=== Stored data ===
- Opening Delimiter -
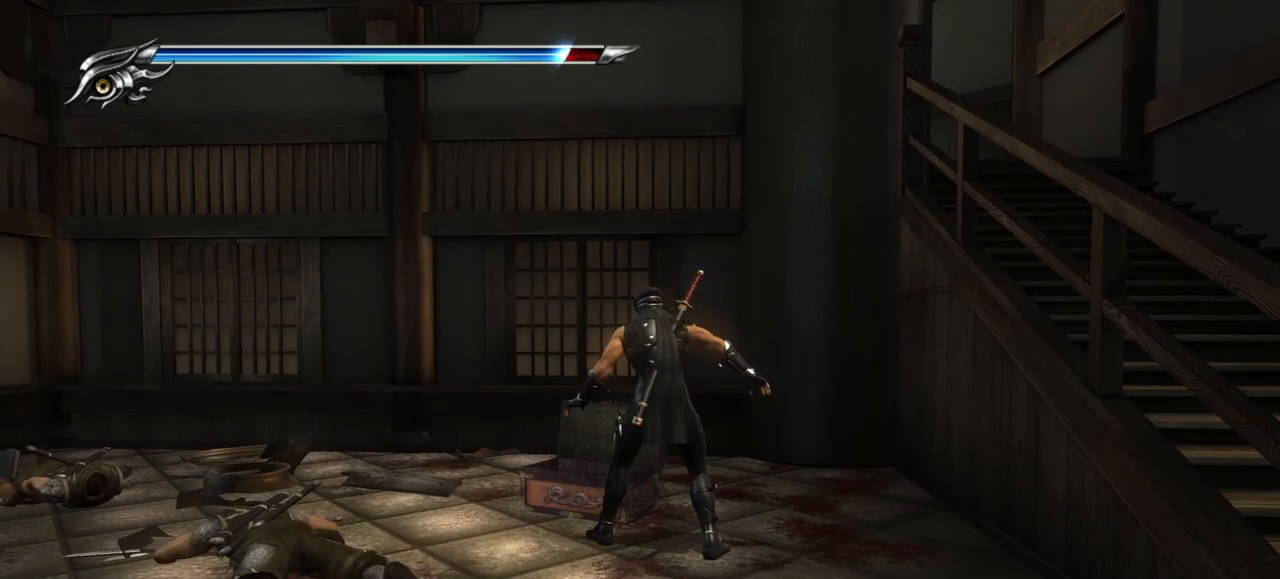
{"buttons": [], "left_stick": "down-right", "right_stick": "center", "events": [[150, "left_stick", "down-right"], [200, "CROSS", "down"], [250, "CROSS", "up"]]}
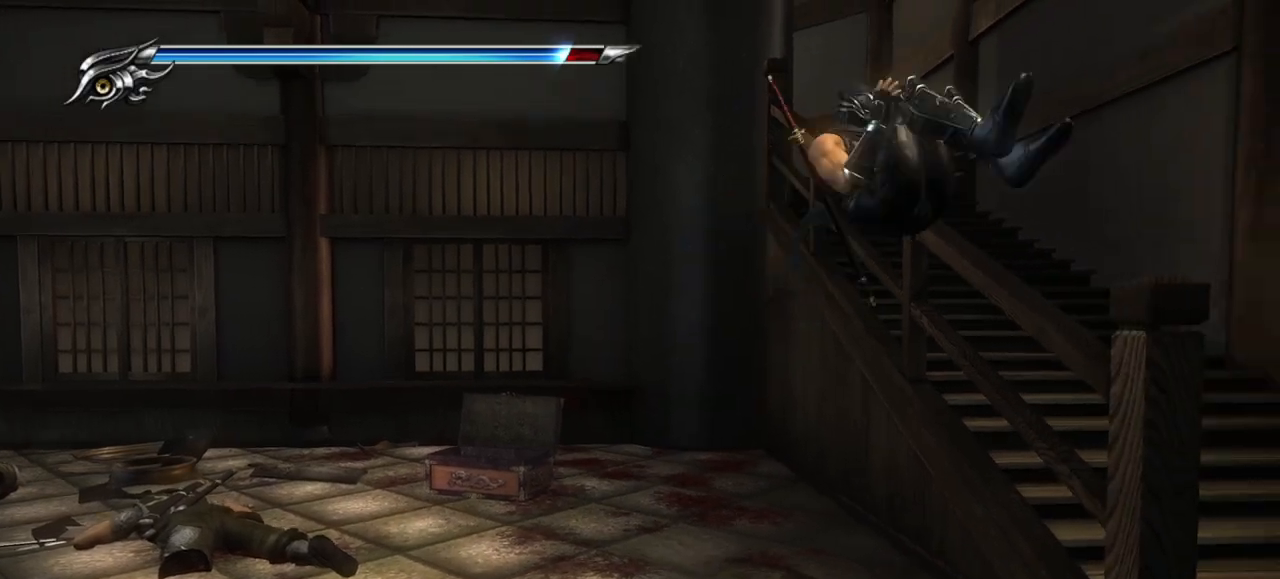
{"buttons": ["L1"], "left_stick": "up", "right_stick": "center", "events": [[250, "left_stick", "up"], [367, "L1", "down"]]}
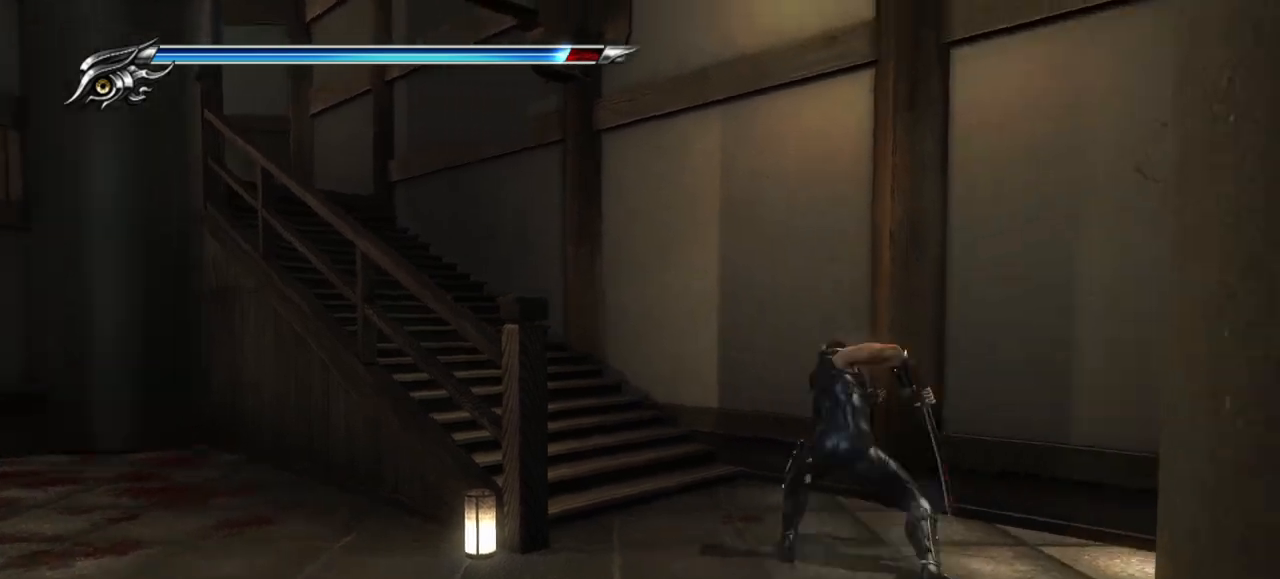
{"buttons": [], "left_stick": "up", "right_stick": "center", "events": [[33, "CROSS", "down"], [83, "L1", "up"], [250, "CROSS", "up"]]}
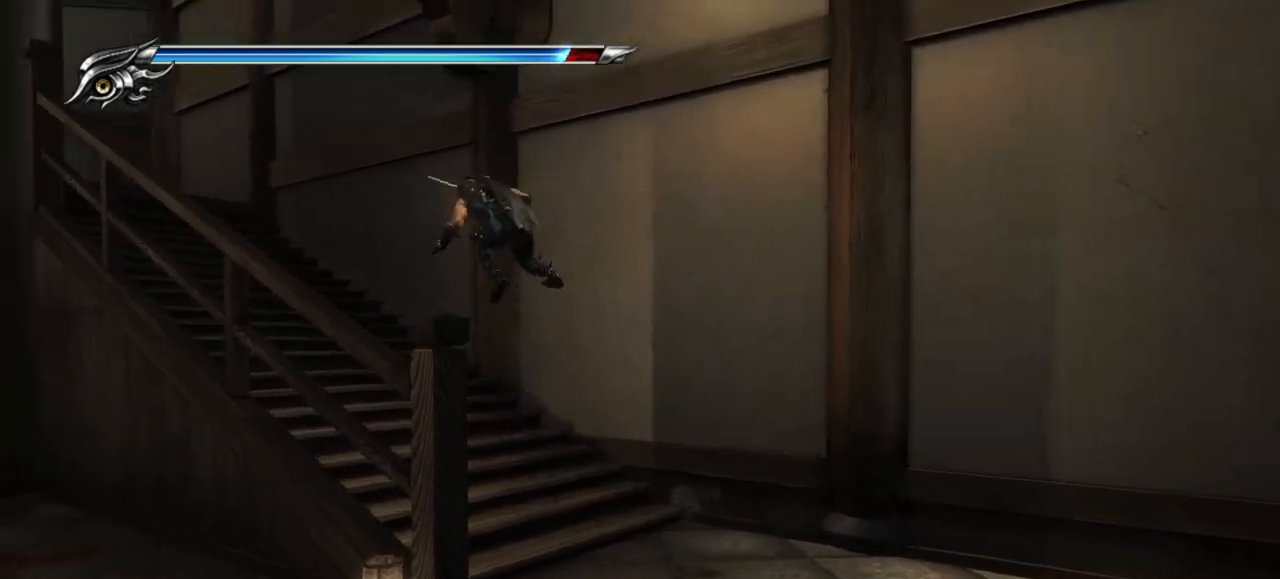
{"buttons": [], "left_stick": "up", "right_stick": "center", "events": [[250, "CROSS", "down"], [417, "CROSS", "up"]]}
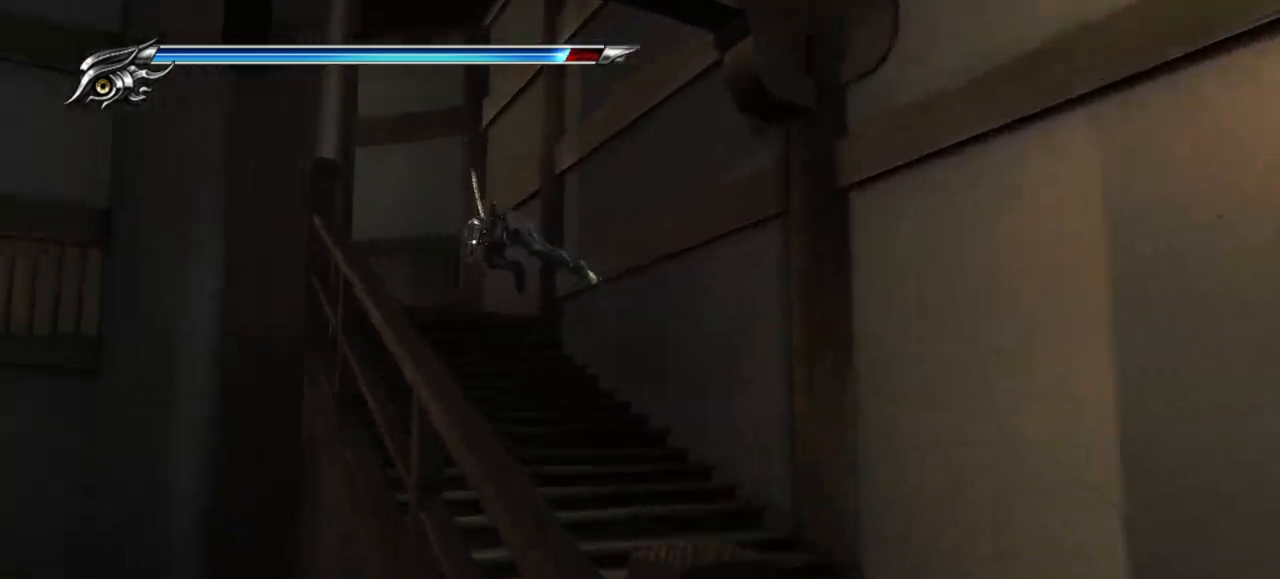
{"buttons": [], "left_stick": "up", "right_stick": "center", "events": [[83, "L1", "down"], [333, "CROSS", "down"], [333, "L1", "up"], [483, "CROSS", "up"]]}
- Closing Delimiter -
A word-for-word copy of the data above is needed, one that omits the pictures.

=== OUTPUT OF THE TASK ===
{"buttons": [], "left_stick": "down-right", "right_stick": "center", "events": [[150, "left_stick", "down-right"], [200, "CROSS", "down"], [250, "CROSS", "up"]]}
{"buttons": ["L1"], "left_stick": "up", "right_stick": "center", "events": [[250, "left_stick", "up"], [367, "L1", "down"]]}
{"buttons": [], "left_stick": "up", "right_stick": "center", "events": [[33, "CROSS", "down"], [83, "L1", "up"], [250, "CROSS", "up"]]}
{"buttons": [], "left_stick": "up", "right_stick": "center", "events": [[250, "CROSS", "down"], [417, "CROSS", "up"]]}
{"buttons": [], "left_stick": "up", "right_stick": "center", "events": [[83, "L1", "down"], [333, "CROSS", "down"], [333, "L1", "up"], [483, "CROSS", "up"]]}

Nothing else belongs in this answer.